Fourth-year NJMS students Larry Koreen,
PhD, MPH, and Irina Sigal Koreen, PhD, know the happy ending well: They were
married on Aug. 10, 2003, the result of a dynamic match built on love between
two people intent on living life to the fullest. Both share a dedication to
medicine and research, will graduate from NJMS in May, and are pursuing ophthalmology
residencies as a couple."Ideally, we'd like to be in the same program or
near each other," Larry explains, underscoring a crossed path this couple
has nearly perfected.
Six years ago, Larry was standing
in the hallway speaking with the director of the MD-PhD program when Irina walked
up to inquire about an upcoming meeting. Was it love at first sight? Perhaps,
he recalls."I remember feeling a little nervous and I had that sudden rush
of energy around her," he says."I was in my second year of medical
school and she was in her first but we had both decided on the MD-PhD option."
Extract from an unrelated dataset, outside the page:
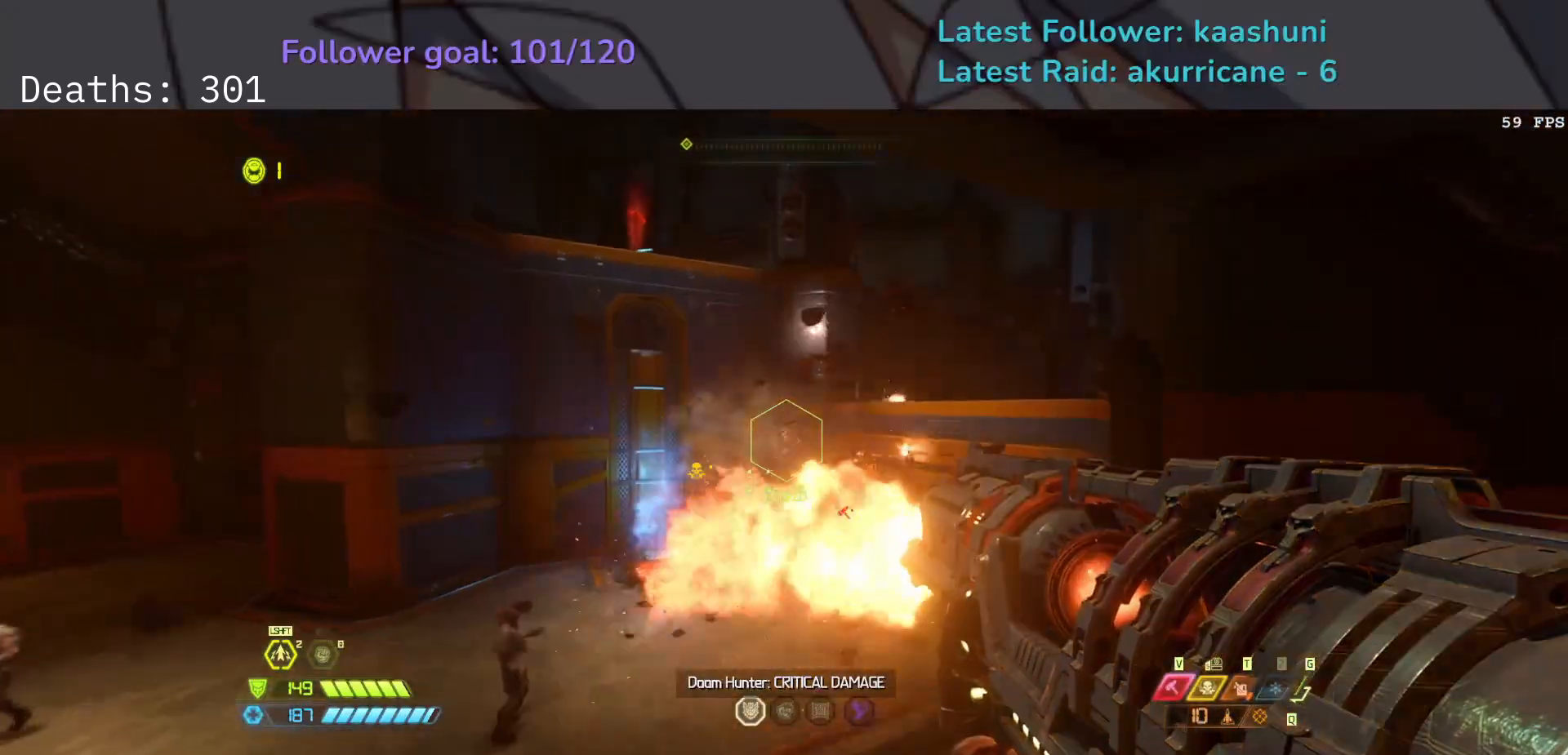
{"keys": ["r", "s"], "mouse": [], "events": [[83, "e", "up"], [133, "mouse_left", "up"], [133, "shift", "down"], [217, "mouse_right", "up"], [400, "shift", "up"], [467, "r", "down"]]}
Since then, Irina, who was born in Moldova , a part of the former Soviet Union
and whose family emigrated to the U.S. when she was 11, has caught up by finishing
her PhD in three years in May, 2004, allowing them to enter their third year
of medical school together."That wasn't easy. She did it in record time,"
Larry says describing his wife's hard work. However, hard work had been valued
by each long before they met."It was funny when we learned that both of
us were the valedictorians at our college graduations," he adds trying
to explain how in sync their lives are.
Medicine and science are very much
a part of the entire Koreen family. Larry's older sister teaches high school
science while his younger sister, Susan, 24, is in her third year of medical
school at Columbia and engaged to marry Matthew Wosnitzer, a fourth year student
at Robert Wood Johnson Medical School (RWJMS)."Matthew, Irina and I will
all graduate from UMDNJ in May, making for quite a celebration," he says.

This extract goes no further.